Dr. Haeckel Cabral Moraes destaca que a abdominoplastia é uma das cirurgias plásticas mais transformadoras disponíveis atualmente, mas seu resultado definitivo não depende apenas do que acontece no centro cirúrgico. Neste artigo, o médico explica quais são os cuidados fundamentais no período de recuperação, como cada etapa do pós-operatório contribui para a qualidade do resultado, quais erros comprometem a cicatrização e de que forma a paciente pode atuar ativamente para preservar e potencializar o que foi conquistado na cirurgia. A recuperação bem conduzida é, em muitos sentidos, tão determinante quanto a técnica cirúrgica em si.
Por que o pós-operatório é tão decisivo para o resultado da abdominoplastia?
A abdominoplastia promove modificações profundas na estrutura abdominal, envolvendo remoção de pele, correção muscular e reposicionamento dos tecidos. Todo esse processo desencadeia uma resposta inflamatória natural do organismo que, se bem manejada, evolui para cicatrização adequada e retração cutânea harmoniosa. Se negligenciada, essa mesma resposta pode resultar em edema prolongado e cicatrizes inestéticas.
O Dr. Haeckel Cabral Moraes enfatiza que o pós-operatório não é um período passivo de espera, mas uma fase ativa de cuidado. Cada orientação recebida na alta hospitalar tem justificativa clínica precisa, e o cumprimento rigoroso dessas recomendações nas primeiras semanas é o que diferencia uma recuperação tranquila de uma evolução marcada por intercorrências evitáveis.
Qual é o papel da cinta compressiva na recuperação?
A cinta abdominal compressiva é um dos recursos mais importantes do pós-operatório da abdominoplastia. Ela atua na redução do edema, no suporte à parede abdominal recém-operada, na prevenção do acúmulo de seroma e no favorecimento da retração da pele sobre os novos contornos corporais. Seu uso contínuo nas primeiras semanas é indispensável para que o tecido se acomode de forma uniforme e estável.
Haeckel Cabral Moraes orienta que a cinta deve ser utilizada pelo período determinado pelo cirurgião, sem interrupções por desconforto passageiro ou por julgamento próprio de que o resultado já está consolidado. A retirada precoce compromete a contenção dos tecidos em fase ainda vulnerável e pode gerar irregularidades que dificilmente são corrigidas sem nova intervenção.

Como a drenagem linfática contribui para uma recuperação mais rápida?
A drenagem linfática manual é uma técnica auxiliar de grande valor no pós-operatório de cirurgias abdominais. Ela estimula o sistema linfático a absorver o excesso de líquido acumulado nos tecidos, reduzindo o edema de forma mais acelerada e contribuindo para uma cicatrização menos fibrosa. Quando iniciada precocemente e realizada por profissional habilitado, seus benefícios são perceptíveis já nas primeiras sessões.

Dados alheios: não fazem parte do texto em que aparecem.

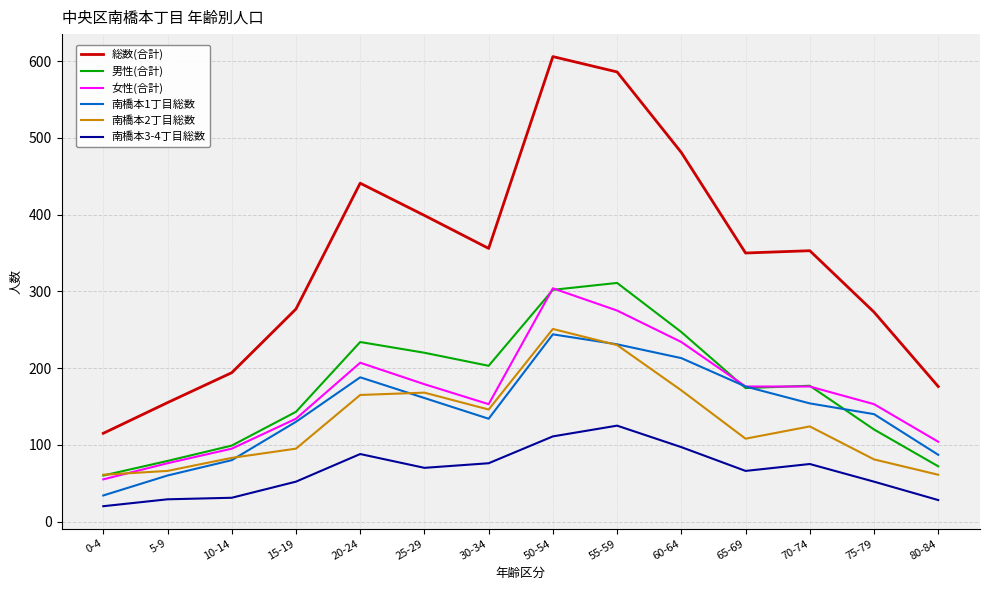

What position from the left is 75-79?

13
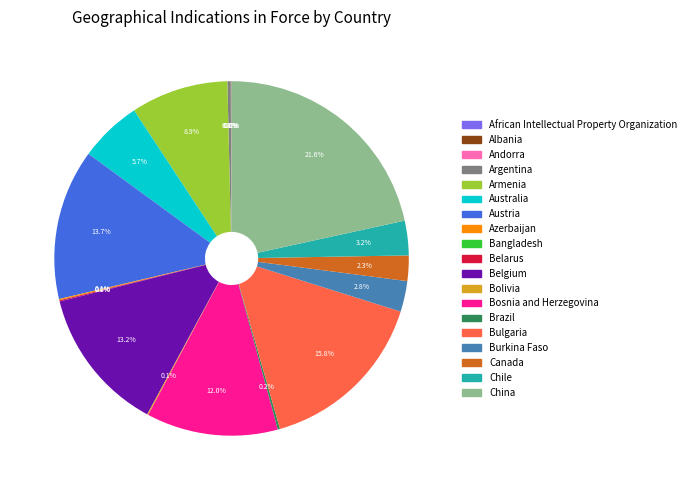

To the nearest percent, what is the average slice percentage?

5%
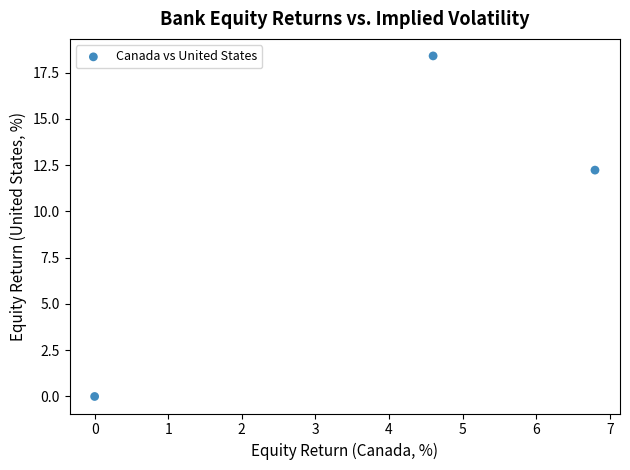

What Y value in the scatter plot is closest to 9?

12.2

O médico Haeckel Cabral Moraes recomenda que as sessões de drenagem sejam iniciadas conforme liberação cirúrgica, respeitando o estado da ferida operatória e as condições clínicas de cada paciente. A frequência ideal varia de acordo com o volume de edema e a resposta individual ao tratamento, e deve ser ajustada ao longo do processo em parceria com o fisioterapeuta responsável pelo acompanhamento.
Como cuidar da cicatriz para obter um resultado mais discreto?

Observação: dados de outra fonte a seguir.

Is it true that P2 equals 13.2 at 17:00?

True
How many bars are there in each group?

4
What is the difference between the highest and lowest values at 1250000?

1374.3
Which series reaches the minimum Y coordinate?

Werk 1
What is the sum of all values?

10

A cicatriz da abdominoplastia é inevitável, mas seu aspecto final pode ser significativamente influenciado pelos cuidados adotados no pós-operatório. A proteção solar rigorosa, o uso de fitas de silicone ou cremes cicatrizantes indicados pelo cirurgião e a hidratação regular da região operada são medidas que favorecem o amadurecimento da cicatriz e reduzem sua visibilidade ao longo do tempo.

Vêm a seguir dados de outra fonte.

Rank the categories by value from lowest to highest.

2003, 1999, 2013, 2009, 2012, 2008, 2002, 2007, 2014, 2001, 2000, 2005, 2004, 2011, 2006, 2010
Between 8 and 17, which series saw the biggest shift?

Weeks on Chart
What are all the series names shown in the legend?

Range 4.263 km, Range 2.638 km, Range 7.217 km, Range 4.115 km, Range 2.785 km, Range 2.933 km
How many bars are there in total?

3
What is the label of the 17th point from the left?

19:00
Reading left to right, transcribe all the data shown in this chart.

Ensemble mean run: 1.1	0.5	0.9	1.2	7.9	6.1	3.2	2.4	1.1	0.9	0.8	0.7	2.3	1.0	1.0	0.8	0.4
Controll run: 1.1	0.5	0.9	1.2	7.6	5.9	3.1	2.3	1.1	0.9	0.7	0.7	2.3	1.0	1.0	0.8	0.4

Haeckel Cabral Moraes reforça que a paciência é parte fundamental desse processo. A cicatriz passa por fases de maturação que se estendem por até 18 meses após a cirurgia, e seu aspecto nos primeiros meses não representa o resultado definitivo. Acompanhar essa evolução com o cirurgião e comunicar qualquer alteração preocupante é a atitude mais segura para garantir que o desfecho final esteja alinhado com o planejamento inicial.